This is the story of Whistler’s most famous photo, created on a whim one care-free spring afternoon four decades ago. 1973 in Whistler was another era. Less than a decade earlier, the construction of ski lifts on Whistler Mountain had put the previously quiet fishing resort on the map,  attracting an influx of youthful, free-spirited ski bums.

Meanwhile,  Whistler Village, Blackcomb Mountain, the Olympics and other major development remained little more than a pipe dream. Heck, many locals still lived without electricity or running water. Throughout the valley the ski bums lived in a wide variety of hand-built cabins, and conveniently vacated structures, perhaps none more revered than Toad Hall.

Toad Hall volleyball
Enjoying an idyllic volleyball match along the shores of Green Lake.

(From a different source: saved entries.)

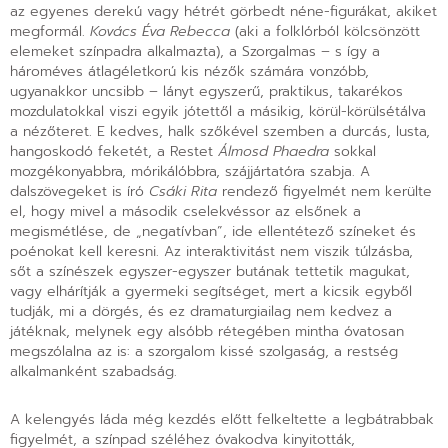
az egyenes derekú vagy hétrét görbedt néne-figurákat, akiket
megformál.
Kovács Éva Rebecca
(aki a folklórból kölcsönzött
elemeket színpadra alkalmazta), a Szorgalmas – s így a
hároméves átlagéletkorú kis nézők számára vonzóbb,
ugyanakkor uncsibb – lányt egyszerű, praktikus, takarékos
mozdulatokkal viszi egyik jótettől a másikig, körül-körülsétálva
a nézőteret. E kedves, halk szőkével szemben a durcás, lusta,
hangoskodó feketét, a Restet
Álmosd Phaedra
sokkal
mozgékonyabbra, mórikálóbbra, szájjártatóra szabja. A
dalszövegeket is író
Csáki Rita
rendező figyelmét nem kerülte
el, hogy mivel a második cselekvéssor az elsőnek a
megismétlése, de „negatívban”, ide ellentétező színeket és
poénokat kell keresni. Az interaktivitást nem viszik túlzásba,
sőt a színészek egyszer-egyszer butának tettetik magukat,
vagy elhárítják a gyermeki segítséget, mert a kicsik egyből
tudják, mi a dörgés, és ez dramaturgiailag nem kedvez a
játéknak, melynek egy alsóbb rétegében mintha óvatosan
megszólalna az is: a szorgalom kissé szolgaság, a restség
alkalmanként szabadság.
A kelengyés láda még kezdés előtt felkeltette a legbátrabbak
figyelmét, a színpad széléhez óvakodva kinyitották,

With a mere $75/month lease (for the property, not per person), this collection of wooden shacks near the north end of Green Lake, formerly known as the Soo Valley Logging Camp, came to be a focal point of the revelrous ski bum community. Without going into too much detail, let’s just say that by the spring of 1973 tales of debauchery left local powers wholly unenthused with this shag-carpeted Shangri-la.

Toad Hall was slated for demolition later that summer. One sunny spring day, whoever was milling about was asked to convene out front with their ski gear, but wearing nothing else.  The photographer, Chris Speedie, orchestrated the photo simply to provide residents with a memento before Toad Hall met its demise. The completely uninhibited and playful posing perfectly captured the spirit of the times.

Later, sensing the image’s iconic potential, a few “Toadies” scrounged together some cash and printed off 10,000 posters. At 2 or 3 bucks a pop, guerilla poster sales funded abundant “apres” sessions for years to come. The poster’s mastermind, Terry ”Toulouse” Spence, also worked for the Canadian National Ski Team.

During the height of  the Crazy Canuck era, Toulouse brought boxes of posters along for the ride on the World Cup ski circuit. To this day it  can still be found decorating the walls of some of the world’s most cherished ski bars. Despite the annotation in Kitzbuhel’s famed Londoner Bar, this is not “Canada’s National Ski Team”. The poster simply provides an unencumbered gaze back in time at early Whistler’s care-free lifestyle. And yes, some of the “models” still call Whistler home, but good luck getting any of them to admit it!

Chris Speedie's original photograph.
Chris Speedie’s original photograph.

 

Toad Hall:Bradley
The museum’s gift shop, with the Toad Hall display poster on the left.